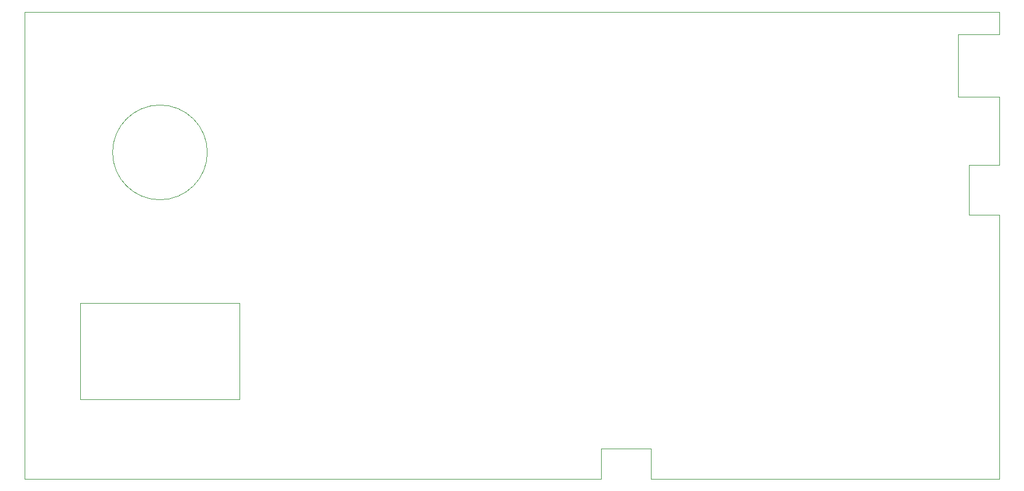
<source format=gbr>
%TF.GenerationSoftware,KiCad,Pcbnew,7.0.9-7.0.9~ubuntu22.04.1*%
%TF.CreationDate,2023-11-25T10:37:05+03:00*%
%TF.ProjectId,xray-v2,78726179-2d76-4322-9e6b-696361645f70,rev?*%
%TF.SameCoordinates,Original*%
%TF.FileFunction,Profile,NP*%
%FSLAX46Y46*%
G04 Gerber Fmt 4.6, Leading zero omitted, Abs format (unit mm)*
G04 Created by KiCad (PCBNEW 7.0.9-7.0.9~ubuntu22.04.1) date 2023-11-25 10:37:05*
%MOMM*%
%LPD*%
G01*
G04 APERTURE LIST*
%TA.AperFunction,Profile*%
%ADD10C,0.100000*%
%TD*%
%TA.AperFunction,Profile*%
%ADD11C,0.120000*%
%TD*%
G04 APERTURE END LIST*
D10*
X100000000Y-65500000D02*
X244000000Y-65500000D01*
X244000000Y-134500000D02*
X244000000Y-97725000D01*
X194830497Y-134500000D02*
X244000000Y-134500000D01*
X100000000Y-134500000D02*
X100000000Y-65500000D01*
X182930497Y-134500000D02*
X100000000Y-134500000D01*
X244000000Y-67000000D02*
X244000000Y-65500000D01*
X244000000Y-85825000D02*
X244000000Y-79600000D01*
D11*
%TO.C,J1*%
X185180497Y-130000000D02*
X185180497Y-134500000D01*
X185180497Y-130000000D02*
X192530497Y-130000000D01*
X185180497Y-134500000D02*
X182930497Y-134500000D01*
X192530497Y-130000000D02*
X192530497Y-134500000D01*
X192530497Y-134500000D02*
X194830497Y-134500000D01*
%TO.C,J4*%
X237900000Y-78000000D02*
X244000000Y-78000000D01*
X244000000Y-78000000D02*
X244000000Y-79600000D01*
X237900000Y-68800000D02*
X237900000Y-78000000D01*
X244000000Y-68800000D02*
X237900000Y-68800000D01*
X244000000Y-67000000D02*
X244000000Y-68800000D01*
%TO.C,J2*%
X239495000Y-95475000D02*
X243995000Y-95475000D01*
X239495000Y-95475000D02*
X239495000Y-88125000D01*
X243995000Y-95475000D02*
X243995000Y-97725000D01*
X239495000Y-88125000D02*
X243995000Y-88125000D01*
X243995000Y-88125000D02*
X243995000Y-85825000D01*
%TO.C,V1*%
X108230000Y-108500000D02*
X131730000Y-108500000D01*
X108230000Y-122750000D02*
X108230000Y-108500000D01*
X131730000Y-108500000D02*
X131730000Y-122750000D01*
X131730000Y-122750000D02*
X108230000Y-122750000D01*
X126980000Y-86250000D02*
G75*
G03*
X126980000Y-86250000I-7000000J0D01*
G01*
%TD*%
M02*

</source>
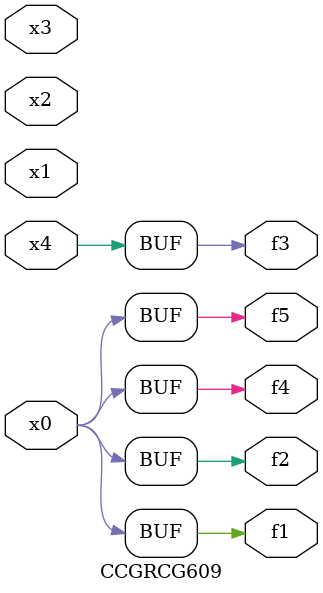
<source format=v>
module CCGRCG609(
	input x0, x1, x2, x3, x4,
	output f1, f2, f3, f4, f5
);
	assign f1 = x0;
	assign f2 = x0;
	assign f3 = x4;
	assign f4 = x0;
	assign f5 = x0;
endmodule

</source>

# # # # #

TASK DIRECTIONS - Copy out every entry above word for word; omit the images.

SOLUTION FOR THIS TASK -
<source format=gbr>
%TF.GenerationSoftware,KiCad,Pcbnew,7.0.9-7.0.9~ubuntu22.04.1*%
%TF.CreationDate,2023-11-25T10:37:05+03:00*%
%TF.ProjectId,xray-v2,78726179-2d76-4322-9e6b-696361645f70,rev?*%
%TF.SameCoordinates,Original*%
%TF.FileFunction,Profile,NP*%
%FSLAX46Y46*%
G04 Gerber Fmt 4.6, Leading zero omitted, Abs format (unit mm)*
G04 Created by KiCad (PCBNEW 7.0.9-7.0.9~ubuntu22.04.1) date 2023-11-25 10:37:05*
%MOMM*%
%LPD*%
G01*
G04 APERTURE LIST*
%TA.AperFunction,Profile*%
%ADD10C,0.100000*%
%TD*%
%TA.AperFunction,Profile*%
%ADD11C,0.120000*%
%TD*%
G04 APERTURE END LIST*
D10*
X100000000Y-65500000D02*
X244000000Y-65500000D01*
X244000000Y-134500000D02*
X244000000Y-97725000D01*
X194830497Y-134500000D02*
X244000000Y-134500000D01*
X100000000Y-134500000D02*
X100000000Y-65500000D01*
X182930497Y-134500000D02*
X100000000Y-134500000D01*
X244000000Y-67000000D02*
X244000000Y-65500000D01*
X244000000Y-85825000D02*
X244000000Y-79600000D01*
D11*
%TO.C,J1*%
X185180497Y-130000000D02*
X185180497Y-134500000D01*
X185180497Y-130000000D02*
X192530497Y-130000000D01*
X185180497Y-134500000D02*
X182930497Y-134500000D01*
X192530497Y-130000000D02*
X192530497Y-134500000D01*
X192530497Y-134500000D02*
X194830497Y-134500000D01*
%TO.C,J4*%
X237900000Y-78000000D02*
X244000000Y-78000000D01*
X244000000Y-78000000D02*
X244000000Y-79600000D01*
X237900000Y-68800000D02*
X237900000Y-78000000D01*
X244000000Y-68800000D02*
X237900000Y-68800000D01*
X244000000Y-67000000D02*
X244000000Y-68800000D01*
%TO.C,J2*%
X239495000Y-95475000D02*
X243995000Y-95475000D01*
X239495000Y-95475000D02*
X239495000Y-88125000D01*
X243995000Y-95475000D02*
X243995000Y-97725000D01*
X239495000Y-88125000D02*
X243995000Y-88125000D01*
X243995000Y-88125000D02*
X243995000Y-85825000D01*
%TO.C,V1*%
X108230000Y-108500000D02*
X131730000Y-108500000D01*
X108230000Y-122750000D02*
X108230000Y-108500000D01*
X131730000Y-108500000D02*
X131730000Y-122750000D01*
X131730000Y-122750000D02*
X108230000Y-122750000D01*
X126980000Y-86250000D02*
G75*
G03*
X126980000Y-86250000I-7000000J0D01*
G01*
%TD*%
M02*

</source>
<source format=v>
module CCGRCG609(
	input x0, x1, x2, x3, x4,
	output f1, f2, f3, f4, f5
);
	assign f1 = x0;
	assign f2 = x0;
	assign f3 = x4;
	assign f4 = x0;
	assign f5 = x0;
endmodule

</source>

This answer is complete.